▶ [DESCRIPTION OF THE TASK]:
Count the lines in the entries below that contain the string "azim". State only the number.

▶ [RECORDS FOR THIS EXERCISE]:
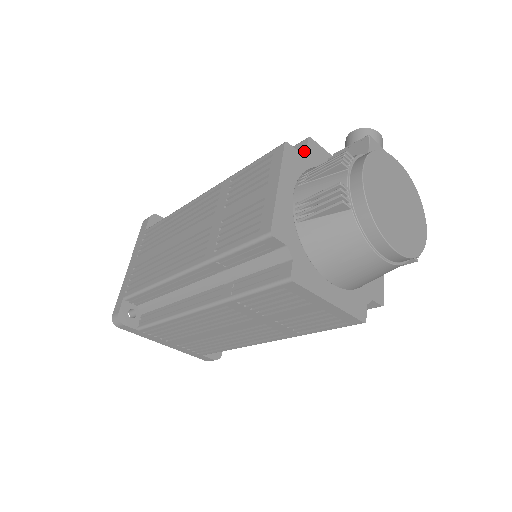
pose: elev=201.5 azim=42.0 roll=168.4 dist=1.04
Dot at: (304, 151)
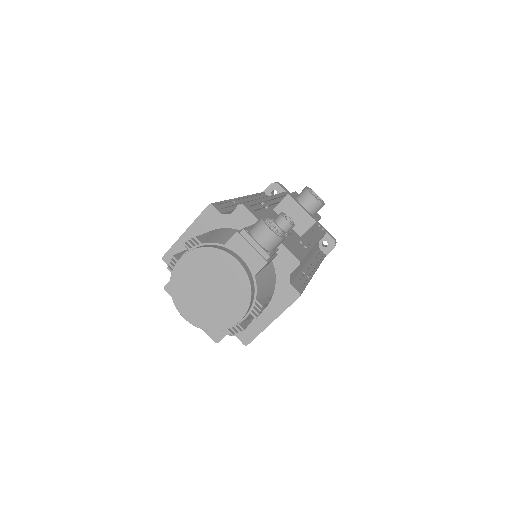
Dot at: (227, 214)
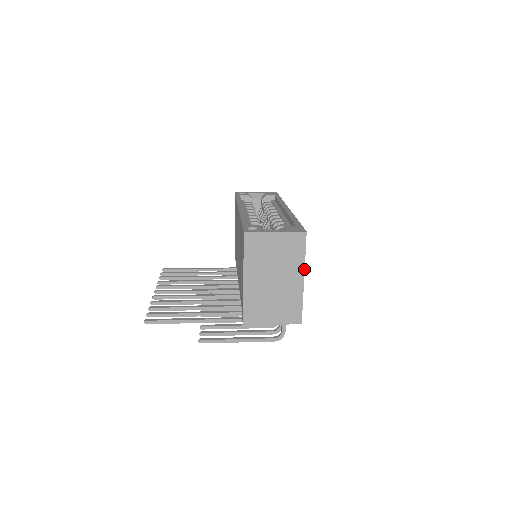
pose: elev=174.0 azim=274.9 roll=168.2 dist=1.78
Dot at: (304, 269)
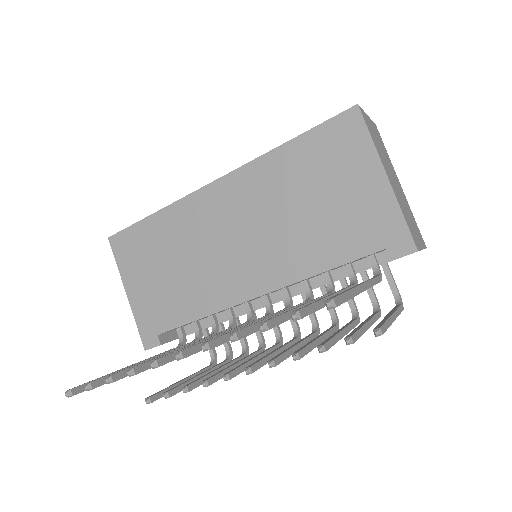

▶ [OUTPUT FOR THIS EXERCISE]:
2